Home riders set to fight it out for Vuelta title

Posted: Thursday September 05, 2002 7:21 AM

MADRID, Spain (AP) -- Spaniard Angel Casero will be looking over his shoulder at his fellow countrymen as he cycles up mountain summits and across sizzling plains in his quest for a repeat victory in the 57th edition of the Tour of Spain.

In July's Tour de France, five Spanish riders finished in the top ten -- a command performance for Spain that recalled Miguel Indurain's five-year winning streak in the early 1990s.

Now, four of those five -- Joseba Beloki, Igor Gonzalez Galdeano, Francisco Mancebo, Roberto Heras -- are among the 230 competitors expected to mount their bikes Saturday for the start of the 21-stage Tour of Spain, or La Vuelta de Espana.

Known to cycling aficionados as "La Vuelta," the 3,144-kilometer (1,965-mile) tour is one of the key events in the European cycling season, next to the Tour de France and the Giro d'Italia.

Casero, who has sat out part of the racing season with a knee injury, will also have a strong foreign challengers in La Vuelta, even without this year's Tour champ Lance Armstrong or banned riders Jan Ullrich of Germany and Marco Pantani of Italy.

Colombian Santiago Botero, who took fourth in the Tour, is expected at the start. So are Eric Zabel, one of the best sprinters around, and Italian Gilberto Simoni, a strong climber.

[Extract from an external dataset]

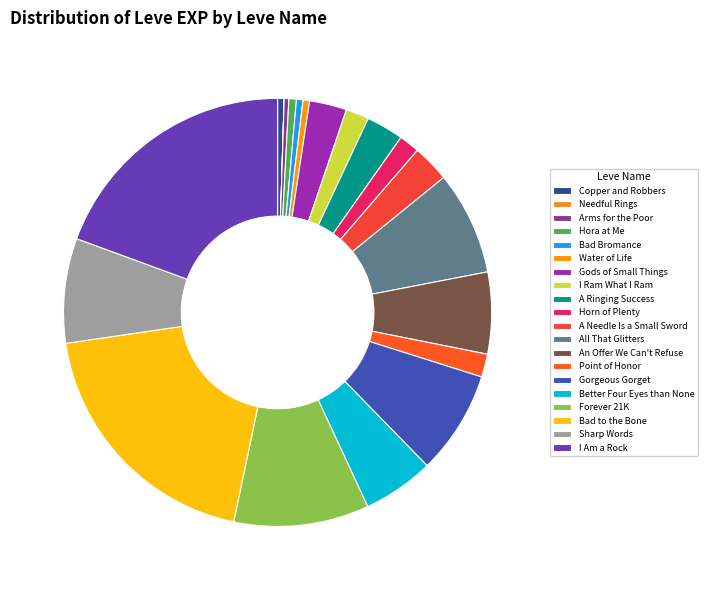

To the nearest percent, what percentage of the pie is A Ringing Success?

3%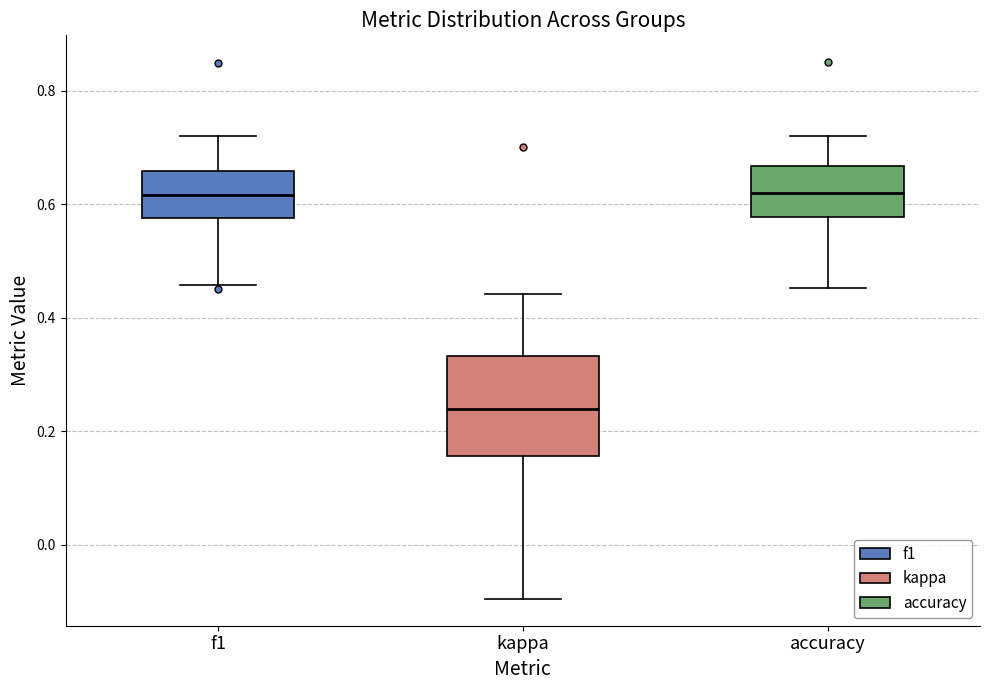

Where is the lower edge of the box for accuracy on the y-axis? The values are not printed on the chart, so give them approximately, as read against the axis.

0.58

Belgian Frank Vandenbroucke has signed up despite having been banned from races in his native Flanders -- including the World Championships -- for doping. And Italian cycling star Mario Cipollini last week he said he was postponing his retirement plans because La Vuelta is among the "targets I still want to reach."

Among the 80 Spanish competitors, Casero will be paying particular attention to world champion Oscar Freire and Oscar Sevilla, who Casero beat out on the last day of last year's Vuelta.

But he will also be thinking about the Tour's Spanish top-ten finishers, including Heras, the 2000 Vuelta winner and leader of Armstrong's US Postal team, and Joseba Beloki, who was second in the French race.

This year's La Vuelta begins with a 30-kilometer (19-mile) team time trial in the Mediterranean coastal city of Valencia. Already in the fifth stage, it reaches its highest point with a finish 2,510 meters (8,275 feet) above sea level in the Sierra Nevada -- at the end of a 210-kilometer (131-mile) stage, the longest in the Vuelta.

The next stage is also a grueling, finishing at 1,840 meters (6,066 feet) altitude after a 153 kilometers (95.6 miles) of racing. And the brutal Alto de L'Angliru, a 1570-meter (5,176-foot) climb that is reckoned to be the toughest climbs in top competition, has been reinstated this year in the 15th stage.

The Vuelta ends on Sept. 29 with a 45-kilometer (28-mile) individual time trial in Madrid's Santiago Bernabeu stadium, home of the Real Madrid soccer team, to mark the club's centennial celebration.

Riders have been warned that doping checks will be strict this year. Aside from random tests held throughout August on riders and teams likely to take part in the race, officials are planning to check every competitor at the start in Valencia and administer surprise tests during the race.